[As promised at the beginning of 2022, we're bringing some additional voices to the monthly newsletter. This month's content is from Mary Faulkner, a principal with IA.]
When Tiger Woods crashed his SUV in February 2021, it appeared that his golfing days were done. Despite having won the Masters in 2019, Woods’ future was already in question after having yet another back surgery in 2020, and the injuries sustained in this latest crash threatened whether Woods would be able to keep his leg, let alone compete at a professional level.
And yet, a mere fourteen months after that shocking accident, Tiger was back playing golf. And not just any golf – he returned to Augusta to play in the Masters Tournament. And while his final score was far from what he wanted, his first round beat out several younger, healthier players and he made the cut to play the full weekend.
What struck me as I followed the coverage before and after the Masters was his approach to the moment. During the peak of his career, Tiger was known as much for his focus and mental strength as his golf abilities. He seldom smiled and was all business. But this time was different. In the months leading up to the Masters, Tiger played a father-son tournament with his son Charlie, and was more relaxed – informal, laughing, making jokes at his own expense. And during the Masters, this shift in demeanor remained. He was focused more on just making it through the tournament, testing his own abilities, grateful to even be there at all. When asked afterwards if just playing in the tournament was a victory, he was quick to answer, “Yes.”

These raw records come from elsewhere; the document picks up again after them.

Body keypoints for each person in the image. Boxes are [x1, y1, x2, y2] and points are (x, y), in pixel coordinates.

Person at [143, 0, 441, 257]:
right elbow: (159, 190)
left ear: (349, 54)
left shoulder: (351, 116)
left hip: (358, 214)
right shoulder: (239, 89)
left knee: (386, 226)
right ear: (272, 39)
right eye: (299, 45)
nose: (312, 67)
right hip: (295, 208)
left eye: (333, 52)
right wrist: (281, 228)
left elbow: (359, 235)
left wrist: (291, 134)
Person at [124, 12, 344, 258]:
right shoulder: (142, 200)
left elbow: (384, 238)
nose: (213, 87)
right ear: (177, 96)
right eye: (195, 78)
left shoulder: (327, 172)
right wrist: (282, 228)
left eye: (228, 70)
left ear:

This is not a Tiger Woods appreciation column, although what he has accomplished is astonishing. Rather, it’s a real-world example of how to approach change. No, we aren’t all professional golfers with 15 major wins. But we are all human beings who have faced situations that caused us to have to redefine success for ourselves and others. For some, it’s the shock of suddenly losing your job during a reorganization; for others, it could be a cross-country move; and for still others, it might be a life-changing diagnosis. Whatever it might be, there is power in approaching the change with self-awareness – acknowledging the reality of it; admitting your reaction to it; allowing yourself to be angry, disappointed, depressed, excited, anxious, and all the feelings. And to accept that whatever happens, things will be different.
Professionals in any industry hold themselves to a certain standard. It’s hard to recalibrate expectations in the moment. We see it when we work with organizations trying to improve their business processes. They sometimes struggle to accept that change sometimes means defining success in a new way. Where success may have once meant number of transactions, the new measure may be impact on employee experience, which isn’t always easy to understand.
Tiger Woods’ return to golf is a remarkable illustration of how perseverance, patience, humility, and determination can lead to moving forward rather than waiting until the return of “normal.” And while Tiger can’t fully let go of his core focus and drive, even he was able to recognize – sometimes just being in the game is victory enough.